Document text:
These are aggregation of thin, thread-like structures of variable length and 60-100A in diameter forming a loose network of fibrils in the cytoplasm.
Neuron: Components # 2. Axon:
(a) The axon or nerve fibre arises from the axon-hillock of the perikaryon which is rich in neurofibrillae but has no nissl granules.
(b) It consists of a central core of semifluid axoplasm which flows from the cell body to the axon and not in the reverse direction.
(c) Axoplasm also contains mitochondria, nissl granules, neurofibrillae running parallel to the long axis of the axon. Axoplasm is bounded by a cell membrane known as axolemma which is continuous with the cell membrane of parent cell body.
(d) The axon is further surrounded by a sheath known as myelin sheath or medullary sheath which is not present in all the fibres. The fibres having myelin sheath are known as myelinated or medullated nerve fibres and other which have no myelin sheath are known as non-myelinated or non-medullated nerve fibres.
The myelinated nerve fibres are also said to be white nerve fibres on account of the presence of lipids in the myelin sheath. The non-myelinated nerve fibres appear grey for which they are known as grey nerve fibres. All the post-ganglionic fibres of the autonomic nervous system are non-medullated; while all the pre-ganglionic fibres are medullated.
(e) A thin layer of fine reticular fibres surrounding the myelin sheath forms the endoneurium or sheath of Henle.
(f) The axolemma at the terminal end of the axon is also thrown into similar projections—dendrites which come in contact either with the dendrites of the perikaryon of next neuron forming synapses or receptor or effector (e.g., myoneuronal junction).
Neuron: Components # 3. Myelin Sheath and Myelinogenesis:
(a) A specialized set of Schwann cells arranged in a linear manner all around the axolemma forms myelin sheath by a process known as myelinogenesis.
In this process, the Schwann cells grow round the axon and envelop it completely along its entire length so that cell membrane of the Schwann cell can be divided into two parts—one surrounding the axon, i.e., inner part and other outer part which are connected to one another by the double mesaxon.
(b) The Schwann cells start to rotate and go on rotating for several times. As a result, many closely packed, helically arranged layers of double membrane are wrapped around the axon as shown in figure 40.3. This set of membranes is known as myelin sheath.
(c) Each membrane is composed of two layers of lipid substances sandwiched between layers of protein and they form the myelin sheath of the nerve fibre.
(d) The thickness of the myelin sheath is ascertained by the number of membrane layer wrapped round the axon.
(e) The phospholipid sphingomyelin is an excellent insulator that prevents almost all flow of ions outside the nerve fibre.
(f) A small un-insulated area at the junction between each two successive Schwann cells along the axon remains where ions can flow with the case between the extracellular fluid and the axon. The area is said to be the node of Ranvier.
(g) The higher permeability at the nodes of Ranvier causes the impulses to be conducted from node to node by the myelinated nerve fibre rather than continuously along the entire fibre as happen in the un- myelinated nerve fibre. This process is called as salutatory conduction and is helpful in the higher velocity of nerve transmission in myelinated fibres than that in un-myelinated fibres.
(h) The nerve fibres in the central nervous system are myelinated by a different types of cells known as oligodendroglia and by a different process.
(i) The Schwann cells although surround the axon of un-myelinated nerve fibres, they do not spin a myelin sheath around them.
(j) Neurones in different parts of the body differ markedly from one another in the size and shape of the cell body; length, size and number of dendrites; the length and size of the axon; the number of presynaptic terminals which may range from hundred to several thousand.

What you have to do: According to the text on neuron components, which cells myelinate the nerve fibers in the central nervous system?

Given records:
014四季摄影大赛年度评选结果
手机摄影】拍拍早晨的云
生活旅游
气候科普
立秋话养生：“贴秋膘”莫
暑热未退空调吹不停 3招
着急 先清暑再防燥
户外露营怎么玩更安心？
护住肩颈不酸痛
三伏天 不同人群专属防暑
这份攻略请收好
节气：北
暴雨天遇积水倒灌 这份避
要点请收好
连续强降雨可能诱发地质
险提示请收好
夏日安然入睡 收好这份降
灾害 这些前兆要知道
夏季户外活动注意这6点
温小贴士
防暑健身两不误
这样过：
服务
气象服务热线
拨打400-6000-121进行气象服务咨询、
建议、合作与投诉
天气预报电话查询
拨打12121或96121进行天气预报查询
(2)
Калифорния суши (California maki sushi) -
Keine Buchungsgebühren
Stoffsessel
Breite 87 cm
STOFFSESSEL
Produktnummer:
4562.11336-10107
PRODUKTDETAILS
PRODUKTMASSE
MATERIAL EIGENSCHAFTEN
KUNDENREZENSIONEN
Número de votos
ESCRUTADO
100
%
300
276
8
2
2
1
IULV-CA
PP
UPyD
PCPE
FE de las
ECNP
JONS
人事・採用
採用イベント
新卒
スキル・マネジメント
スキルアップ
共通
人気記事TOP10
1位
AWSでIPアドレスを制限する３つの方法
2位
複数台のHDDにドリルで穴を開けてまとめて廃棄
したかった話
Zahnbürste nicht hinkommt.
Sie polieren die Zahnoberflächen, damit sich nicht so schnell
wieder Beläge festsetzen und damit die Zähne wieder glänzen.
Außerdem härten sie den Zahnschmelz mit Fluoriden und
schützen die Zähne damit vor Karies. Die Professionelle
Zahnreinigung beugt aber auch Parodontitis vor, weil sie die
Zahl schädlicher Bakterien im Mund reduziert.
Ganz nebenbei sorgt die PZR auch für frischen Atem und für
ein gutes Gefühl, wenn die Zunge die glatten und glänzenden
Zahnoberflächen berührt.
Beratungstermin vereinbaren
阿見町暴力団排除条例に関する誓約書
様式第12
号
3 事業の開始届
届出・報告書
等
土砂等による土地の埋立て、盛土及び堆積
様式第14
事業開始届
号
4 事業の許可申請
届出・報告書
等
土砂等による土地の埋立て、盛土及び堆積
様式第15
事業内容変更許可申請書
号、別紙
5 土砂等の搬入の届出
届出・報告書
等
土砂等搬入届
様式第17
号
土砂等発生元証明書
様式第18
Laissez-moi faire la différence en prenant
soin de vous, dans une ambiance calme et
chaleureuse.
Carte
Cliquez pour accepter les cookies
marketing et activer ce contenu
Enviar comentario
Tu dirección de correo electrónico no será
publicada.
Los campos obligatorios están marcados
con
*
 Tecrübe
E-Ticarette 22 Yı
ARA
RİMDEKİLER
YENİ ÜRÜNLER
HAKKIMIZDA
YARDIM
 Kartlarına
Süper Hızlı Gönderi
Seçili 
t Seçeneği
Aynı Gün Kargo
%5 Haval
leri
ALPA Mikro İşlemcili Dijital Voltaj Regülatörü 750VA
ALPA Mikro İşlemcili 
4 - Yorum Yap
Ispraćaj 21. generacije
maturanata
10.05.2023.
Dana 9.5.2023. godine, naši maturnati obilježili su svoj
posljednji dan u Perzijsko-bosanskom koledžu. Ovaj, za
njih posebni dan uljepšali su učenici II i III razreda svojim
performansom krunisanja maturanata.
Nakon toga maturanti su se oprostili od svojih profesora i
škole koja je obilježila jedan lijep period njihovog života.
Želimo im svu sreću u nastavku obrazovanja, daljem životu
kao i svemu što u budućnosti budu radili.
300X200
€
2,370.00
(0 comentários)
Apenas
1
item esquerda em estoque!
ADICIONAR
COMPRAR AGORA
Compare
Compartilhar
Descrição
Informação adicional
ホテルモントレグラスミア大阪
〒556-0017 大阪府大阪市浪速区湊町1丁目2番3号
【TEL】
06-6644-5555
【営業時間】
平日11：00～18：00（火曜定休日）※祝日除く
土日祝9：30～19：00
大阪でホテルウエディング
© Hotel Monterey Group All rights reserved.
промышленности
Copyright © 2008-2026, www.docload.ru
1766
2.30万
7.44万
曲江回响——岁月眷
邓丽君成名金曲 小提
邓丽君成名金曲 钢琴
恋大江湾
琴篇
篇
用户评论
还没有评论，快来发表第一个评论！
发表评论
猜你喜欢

Answer to the problem: Oligodendroglia